I have had many conversations with Mr. Watts-Dunton on the subject of Tennyson, and I am persuaded that, owing to certain incongruities between the external facets of Tennyson’s character and the ‘abysmal deeps’ of his personality, Mr. Watts-Dunton, after the poet’s son, is the only man living who is fully competent to speak with authority of the great poet. Not only is he himself a poet who must be placed among his contemporaries nearest to his more illustrious friend, but between Mr. Watts-Dunton and Tennyson from their first meeting there was an especial sympathy. So long ago as 1881 was published his sonnet to Tennyson on his seventy-first birthday. It attracted much attention, and although it was not sent to the Laureate, he read it and was much touched by it, as well he might be, for it is as noble a tribute as one poet could pay to another:—
To Alfred Tennyson, on his publishing, in his seventy-first year, the most richly various volume of English verse that has appeared in his own century.
Beyond the peaks of Kaf a rivulet springs
Whose magic waters to a flood expand,
Distilling, for all drinkers on each hand,
The immortal sweets enveiled in mortal things.

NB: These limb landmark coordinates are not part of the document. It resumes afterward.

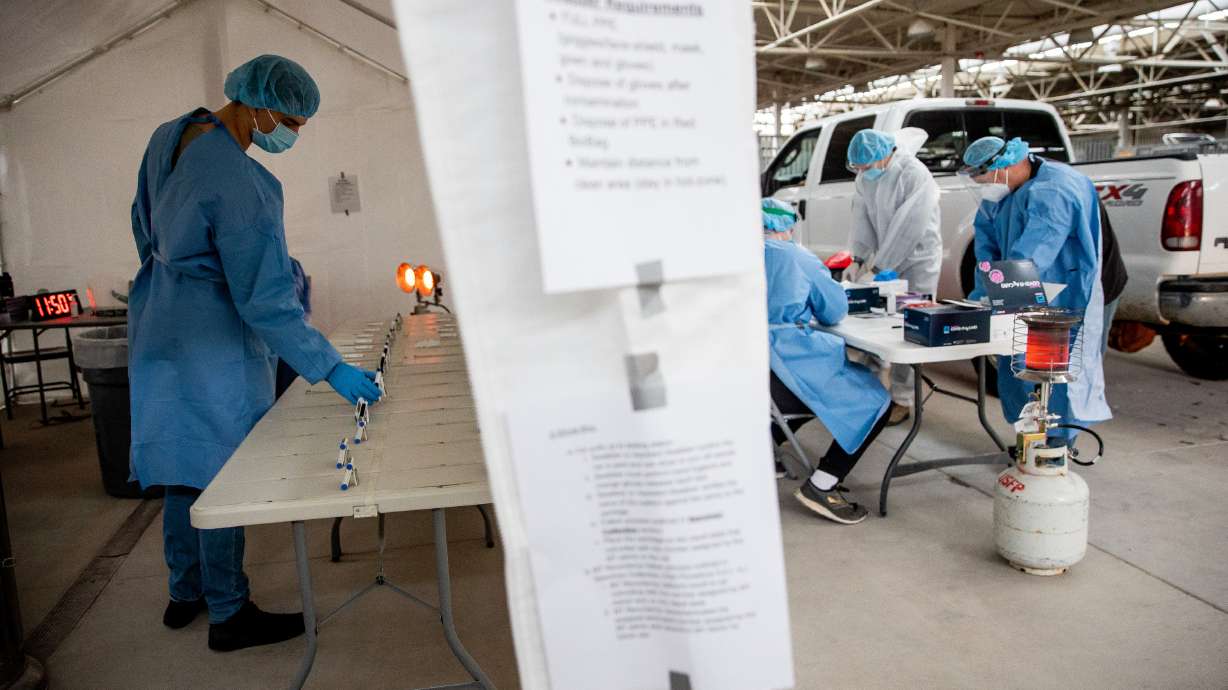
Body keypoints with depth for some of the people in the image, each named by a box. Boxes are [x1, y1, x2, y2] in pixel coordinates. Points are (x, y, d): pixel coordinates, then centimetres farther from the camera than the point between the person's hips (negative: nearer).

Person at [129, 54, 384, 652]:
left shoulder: (169, 138, 3)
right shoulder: (238, 184, -26)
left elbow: (145, 224, 16)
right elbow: (265, 301, -26)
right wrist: (331, 369, -22)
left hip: (163, 328, 9)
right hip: (214, 345, -9)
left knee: (185, 471, 19)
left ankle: (185, 593, 34)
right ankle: (228, 615, 18)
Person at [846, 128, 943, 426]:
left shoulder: (915, 176, -22)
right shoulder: (865, 177, 1)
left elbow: (906, 229, -24)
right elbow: (862, 217, 0)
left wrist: (878, 267, -22)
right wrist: (859, 258, -11)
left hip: (916, 260, -6)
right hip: (884, 259, 7)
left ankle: (902, 400, 1)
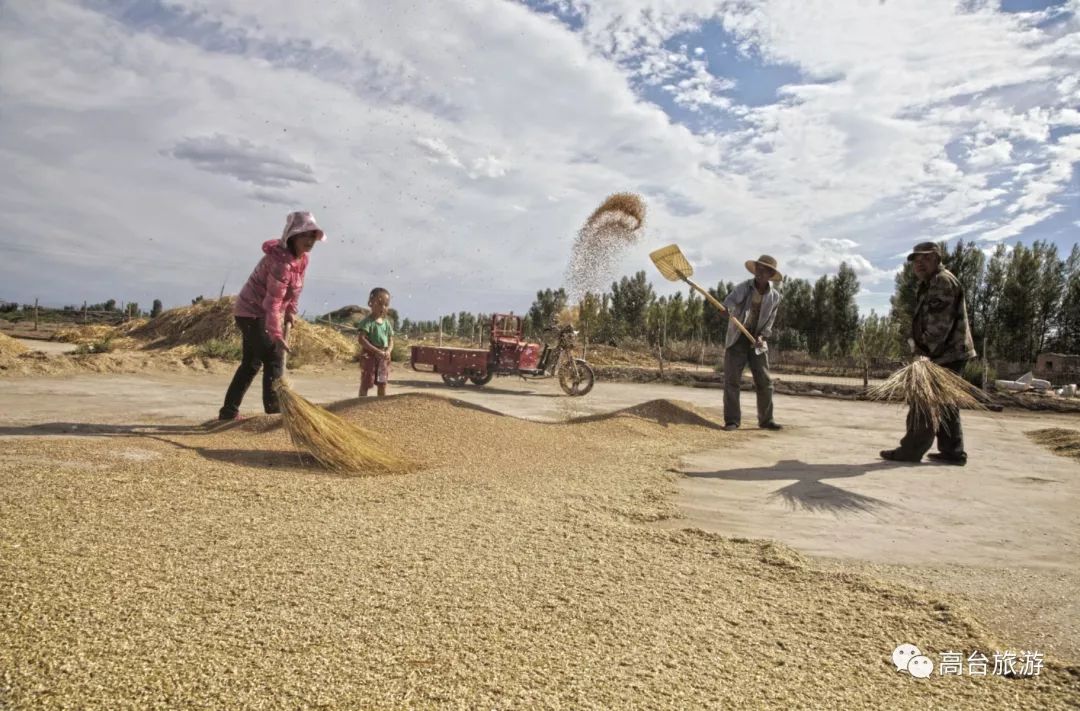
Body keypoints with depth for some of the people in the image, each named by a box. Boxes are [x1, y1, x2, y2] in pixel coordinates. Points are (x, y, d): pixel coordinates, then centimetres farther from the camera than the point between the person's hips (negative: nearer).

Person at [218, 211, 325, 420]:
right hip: (252, 313, -10)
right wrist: (276, 334, -39)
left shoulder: (302, 258, -1)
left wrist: (290, 311, 5)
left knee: (251, 363, 15)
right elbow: (273, 302, -34)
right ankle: (274, 410, -11)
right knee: (274, 358, -14)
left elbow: (295, 288, 14)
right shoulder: (281, 261, -29)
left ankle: (229, 411, 25)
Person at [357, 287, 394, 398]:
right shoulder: (368, 321, -12)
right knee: (366, 384, -1)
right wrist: (377, 351, -25)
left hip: (384, 358, 6)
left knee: (382, 384, 12)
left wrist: (388, 351, -12)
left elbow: (391, 341, 10)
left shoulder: (387, 322, 7)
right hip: (369, 356, -6)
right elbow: (362, 339, -20)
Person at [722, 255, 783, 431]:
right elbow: (730, 301, -26)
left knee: (765, 381, 0)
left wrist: (761, 336, -16)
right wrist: (728, 308, -50)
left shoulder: (774, 296, 3)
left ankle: (766, 420, 13)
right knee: (732, 379, -6)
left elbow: (769, 322, 4)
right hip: (737, 339, -2)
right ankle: (732, 420, -1)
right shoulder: (744, 288, -6)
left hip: (757, 341, 3)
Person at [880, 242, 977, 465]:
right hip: (949, 353, 11)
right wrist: (921, 347, 20)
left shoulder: (943, 281, -13)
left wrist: (926, 351, -26)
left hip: (945, 354, -11)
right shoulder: (929, 283, 21)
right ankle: (953, 452, 17)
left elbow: (939, 323, -23)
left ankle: (912, 450, -4)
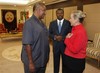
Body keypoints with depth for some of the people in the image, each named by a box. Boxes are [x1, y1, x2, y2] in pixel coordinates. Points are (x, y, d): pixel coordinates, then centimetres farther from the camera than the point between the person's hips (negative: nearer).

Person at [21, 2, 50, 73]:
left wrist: (46, 57, 11)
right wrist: (30, 62, -20)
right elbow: (27, 44, -21)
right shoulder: (29, 23, -18)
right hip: (34, 61, -7)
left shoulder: (41, 23, 6)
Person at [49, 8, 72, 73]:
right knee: (56, 62, 14)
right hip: (56, 46, 2)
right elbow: (49, 33, 5)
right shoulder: (52, 23, 5)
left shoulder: (68, 23, -2)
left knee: (65, 62, 13)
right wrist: (54, 37, -15)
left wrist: (63, 37, -20)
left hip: (65, 45, -1)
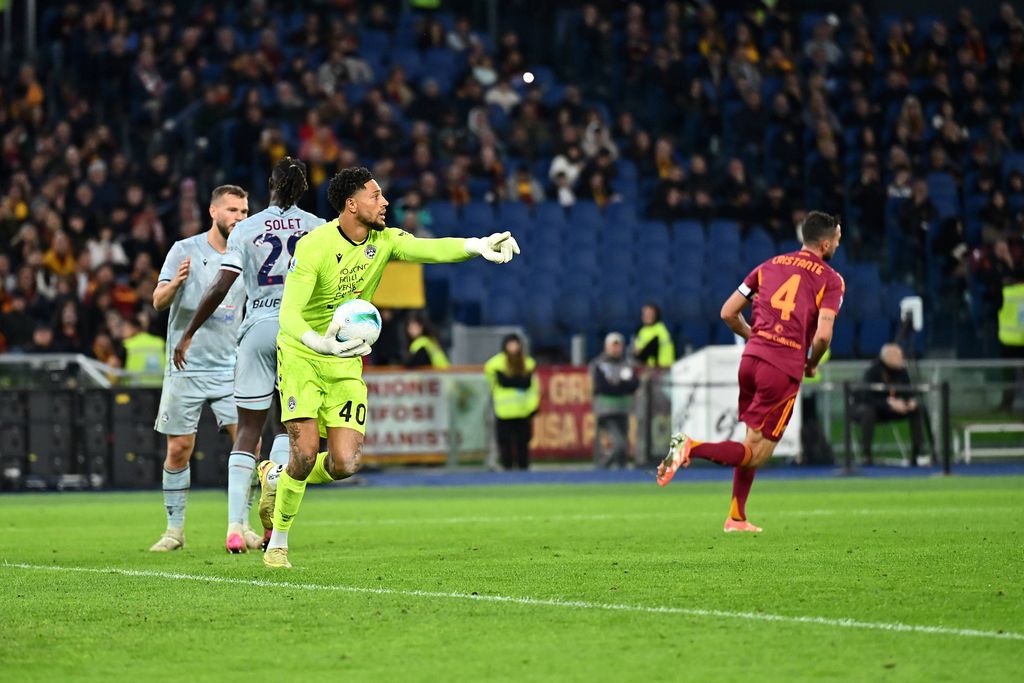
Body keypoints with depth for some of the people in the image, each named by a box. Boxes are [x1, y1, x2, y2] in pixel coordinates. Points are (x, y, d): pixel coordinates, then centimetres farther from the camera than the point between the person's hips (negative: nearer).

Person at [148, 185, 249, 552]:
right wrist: (175, 283, -33)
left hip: (231, 368, 3)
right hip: (186, 367, -3)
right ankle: (175, 529, 12)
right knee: (179, 449, 0)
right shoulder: (185, 250, -4)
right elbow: (159, 301, -12)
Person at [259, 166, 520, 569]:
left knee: (344, 465, -7)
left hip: (346, 363, 5)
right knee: (305, 455, -16)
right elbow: (289, 313, -25)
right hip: (301, 355, -5)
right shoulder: (314, 246, -18)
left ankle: (275, 477, 24)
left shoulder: (383, 241, -2)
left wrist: (477, 245, -40)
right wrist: (319, 342, -46)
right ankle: (278, 542, 6)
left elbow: (428, 249, -21)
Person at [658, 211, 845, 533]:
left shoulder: (770, 265, 16)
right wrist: (812, 364, 7)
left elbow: (728, 313, 14)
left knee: (753, 440, 22)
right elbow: (823, 334, -12)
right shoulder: (831, 280, 1)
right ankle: (691, 447, -23)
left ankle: (737, 518, 25)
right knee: (757, 454, -2)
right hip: (785, 370, -6)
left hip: (751, 358, 6)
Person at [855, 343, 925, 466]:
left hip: (893, 409, 5)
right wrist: (890, 404, -43)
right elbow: (868, 399, -31)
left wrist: (911, 402, -27)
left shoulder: (901, 372, -9)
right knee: (868, 412, -40)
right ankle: (866, 455, -36)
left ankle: (917, 454, -14)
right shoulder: (872, 372, -24)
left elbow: (907, 393, -2)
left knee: (916, 410, -15)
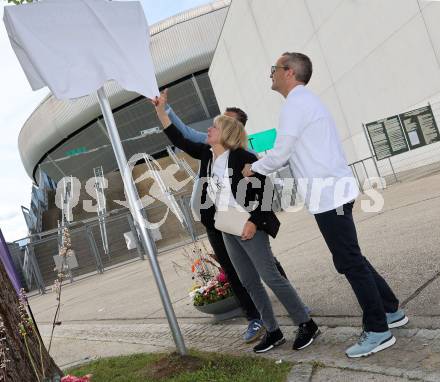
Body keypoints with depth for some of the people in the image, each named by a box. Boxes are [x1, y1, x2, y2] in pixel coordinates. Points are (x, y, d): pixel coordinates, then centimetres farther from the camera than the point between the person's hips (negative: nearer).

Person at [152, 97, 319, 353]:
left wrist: (254, 221, -20)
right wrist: (160, 110, 5)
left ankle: (307, 325, 7)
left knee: (271, 277, -6)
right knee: (250, 282, 10)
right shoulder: (206, 154, 6)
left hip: (248, 227, -8)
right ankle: (273, 332, 19)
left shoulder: (243, 158, -15)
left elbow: (264, 189, -15)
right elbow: (179, 140, 9)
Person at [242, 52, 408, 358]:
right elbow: (293, 152, 24)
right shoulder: (306, 101, 19)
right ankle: (390, 310, 28)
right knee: (351, 258, 17)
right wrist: (261, 165, 22)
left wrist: (253, 168, 6)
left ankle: (378, 331, 7)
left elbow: (280, 154, -12)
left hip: (327, 193, -10)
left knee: (349, 261, -3)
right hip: (333, 188, 10)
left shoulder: (295, 105, -12)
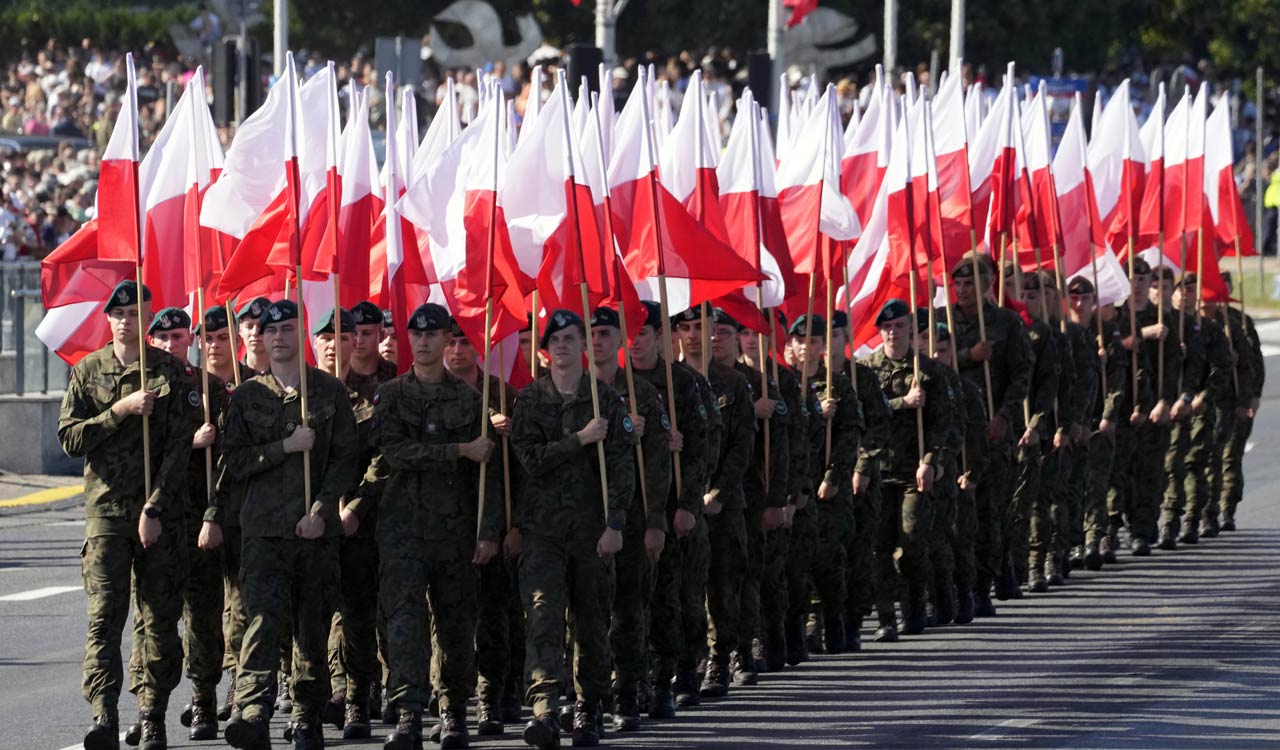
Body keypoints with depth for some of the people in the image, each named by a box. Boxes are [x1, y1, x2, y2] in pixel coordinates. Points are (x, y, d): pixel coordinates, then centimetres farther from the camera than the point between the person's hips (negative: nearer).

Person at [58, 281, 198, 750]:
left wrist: (154, 509, -11)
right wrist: (121, 410, -10)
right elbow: (70, 438, 2)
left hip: (162, 513, 0)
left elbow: (179, 447, -3)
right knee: (104, 617, -12)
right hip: (105, 511, 0)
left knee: (161, 620, 3)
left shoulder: (171, 373, 3)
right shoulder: (88, 371, 9)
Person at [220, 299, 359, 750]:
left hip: (317, 529, 1)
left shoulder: (330, 391, 8)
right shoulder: (247, 395, 10)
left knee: (313, 629, 6)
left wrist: (320, 511, -7)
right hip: (264, 528, -1)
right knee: (263, 619, -17)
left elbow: (346, 459, 4)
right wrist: (287, 447, -8)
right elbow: (234, 462, 4)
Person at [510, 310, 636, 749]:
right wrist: (580, 439, -13)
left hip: (592, 526, 1)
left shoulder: (606, 400, 5)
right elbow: (530, 458, -5)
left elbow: (621, 466, -1)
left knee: (592, 622, 9)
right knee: (543, 614, -16)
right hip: (542, 526, -1)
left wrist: (614, 524, -10)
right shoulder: (530, 400, 7)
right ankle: (544, 710, -27)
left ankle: (589, 712, 22)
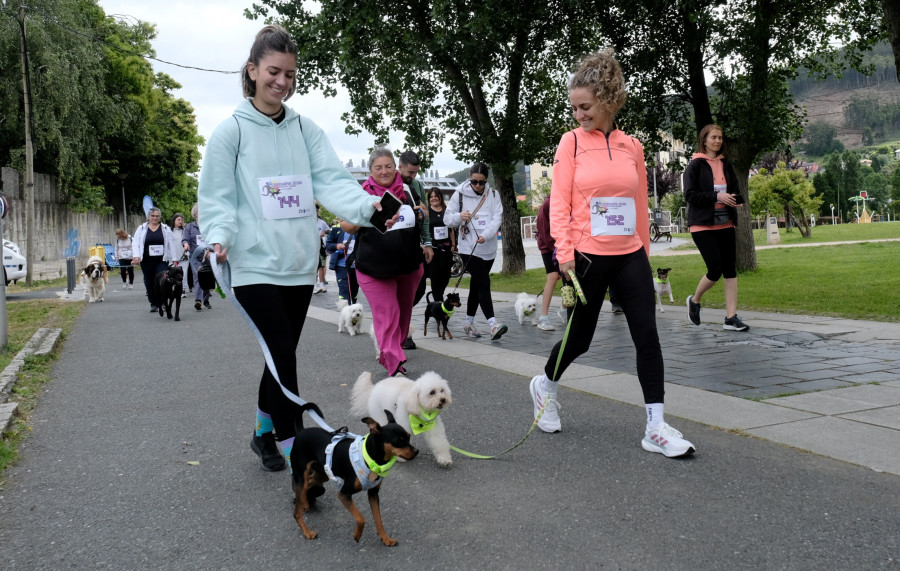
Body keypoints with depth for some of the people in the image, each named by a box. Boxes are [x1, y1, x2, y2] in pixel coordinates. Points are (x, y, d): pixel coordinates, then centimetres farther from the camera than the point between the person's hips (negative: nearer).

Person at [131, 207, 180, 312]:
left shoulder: (166, 229, 6)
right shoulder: (141, 229, 7)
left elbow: (172, 244, 5)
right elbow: (135, 243, 2)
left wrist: (174, 259, -1)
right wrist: (136, 256, -14)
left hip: (162, 260, -2)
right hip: (146, 261, 2)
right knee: (149, 283, 6)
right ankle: (153, 304, 15)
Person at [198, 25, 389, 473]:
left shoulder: (306, 130, 8)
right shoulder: (231, 131, -2)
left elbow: (330, 181, -3)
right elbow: (216, 198, -2)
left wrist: (367, 205, -22)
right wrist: (219, 237, -21)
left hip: (299, 264, 5)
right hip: (255, 265, -4)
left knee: (281, 355, 15)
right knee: (283, 354, -10)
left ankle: (263, 432, 36)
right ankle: (293, 453, 0)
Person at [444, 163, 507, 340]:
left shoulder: (493, 195, 5)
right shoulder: (460, 194, 0)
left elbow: (497, 218, -5)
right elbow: (447, 218, 3)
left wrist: (486, 235, -21)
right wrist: (459, 216, -19)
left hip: (488, 248, 4)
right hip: (468, 248, -4)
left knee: (476, 286, 13)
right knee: (483, 284, -15)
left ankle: (469, 324, 26)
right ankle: (493, 324, -22)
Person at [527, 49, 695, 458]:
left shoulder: (632, 147, 7)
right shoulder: (572, 141, -2)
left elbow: (640, 206, 13)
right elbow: (559, 202, -7)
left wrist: (644, 253, 15)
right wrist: (565, 256, -16)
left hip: (630, 256, 3)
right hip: (588, 257, -3)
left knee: (648, 336, -3)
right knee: (579, 338, 8)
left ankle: (656, 428, 5)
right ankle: (545, 385, 39)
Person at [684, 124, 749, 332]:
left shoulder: (726, 165, 13)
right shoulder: (695, 165, -3)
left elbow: (735, 190, 19)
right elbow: (690, 194, -11)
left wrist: (736, 199, -4)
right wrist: (716, 196, -20)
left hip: (725, 224, 6)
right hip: (703, 225, -6)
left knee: (730, 270, 1)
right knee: (715, 269, -10)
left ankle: (731, 318, 4)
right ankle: (694, 301, 18)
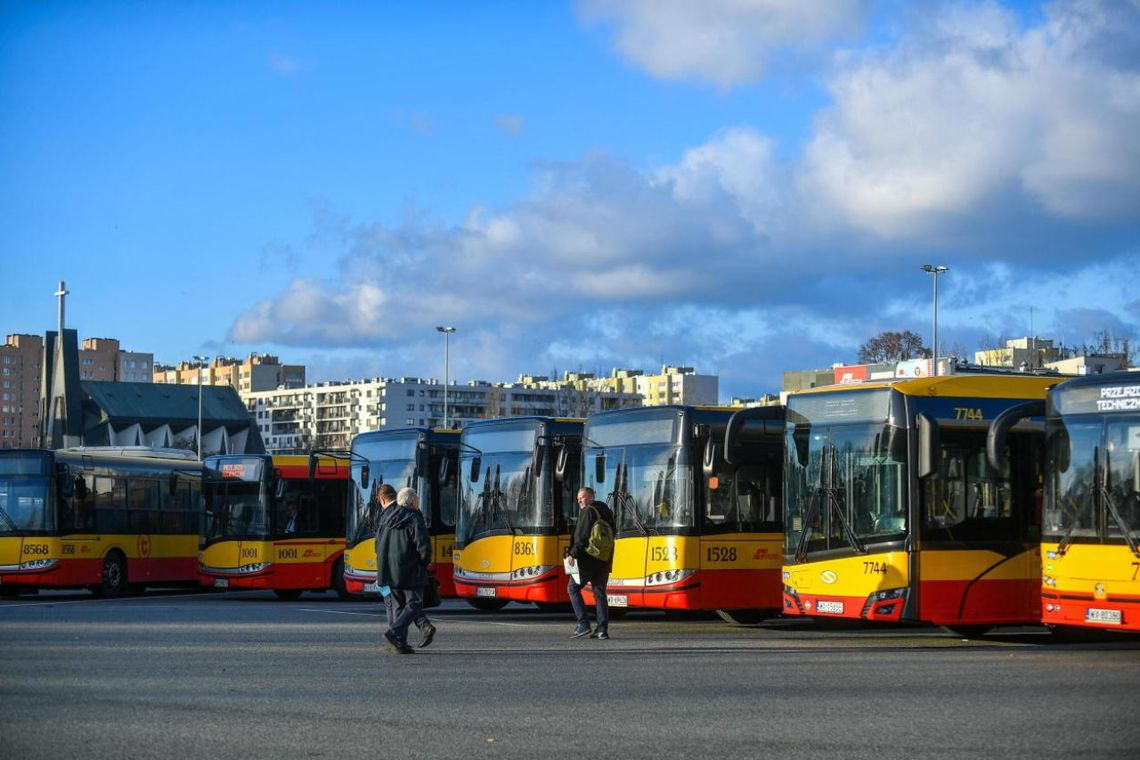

From honeyed flowers,—from balm of zephyr-wings,—
From fiery blood of gems, [286] through all the land,
The river draws;—then, in one rainbow-band,
Ten leagues of nectar o’er the ocean flings.Rich with the riches of a poet’s years,
Stained in all colours of Man’s destiny,
So, Tennyson, thy widening river nears
The misty main, and, taking now the sea,
Makes rich and warm with human smiles and tears
The ashen billows of Eternity.
Some two or three years after this Mr. Watts-Dunton met the Laureate at a garden party, and they fraternized at once. Mr. Watts-Dunton had an open invitation to Aldworth and Farringford whenever he could go, and this invitation came after his very first stay at Aldworth. One point in which he does not agree with Coleridge (in the ‘Table Talk’) or with Mr. Swinburne, is the theory that Tennyson’s ear was defective at the very first. He contends that if Tennyson in his earlier poems seemed to show a defective ear, it was always when in the great struggle between the demands of mere metrical music and those of the other great requisites of poetry, thought, emotion, colour and outline, he found it best occasionally to make metrical music in some measure yield. As an illustration of Tennyson’s sensibility to the most delicate nuances of metrical music, I remember at one of those charming ‘symposia’ at ‘The Pines,’ hearing Mr. Watts-Dunton say that Tennyson was the only English poet who gave the attention to the sibilant demanded by Dionysius of Halicarnassus; and I remember one delightful instance that he gave of this. It referred to the two sonnets upon ‘The Omnipotence of Love’ in the universe which I have always considered to be the keynote of ‘Aylwin’ and ‘The Coming of Love.’ These sonnets appeared in an article called ‘The New Hero’ in the ‘English Illustrated Magazine’ in 1883. Mr. Watts-Dunton was staying at Aldworth when the proof of the article reached him. The present Lord Tennyson (who, as Mr. Watts-Dunton has often averred, has so much literary insight that if he had not been the son of the greatest poet of his time, he would himself have taken a high position in literature) read out in one of the little Aldworth bowers to his father and to Miss Mary Boyle the article and the sonnets. Tennyson, who was a severe critic of his own work, but extremely lenient in criticising the work of other men, said there was one feature in one of the lines of one of the sonnets which he must challenge. The line was this:—
And scents of flowers and shadow of wavering trees.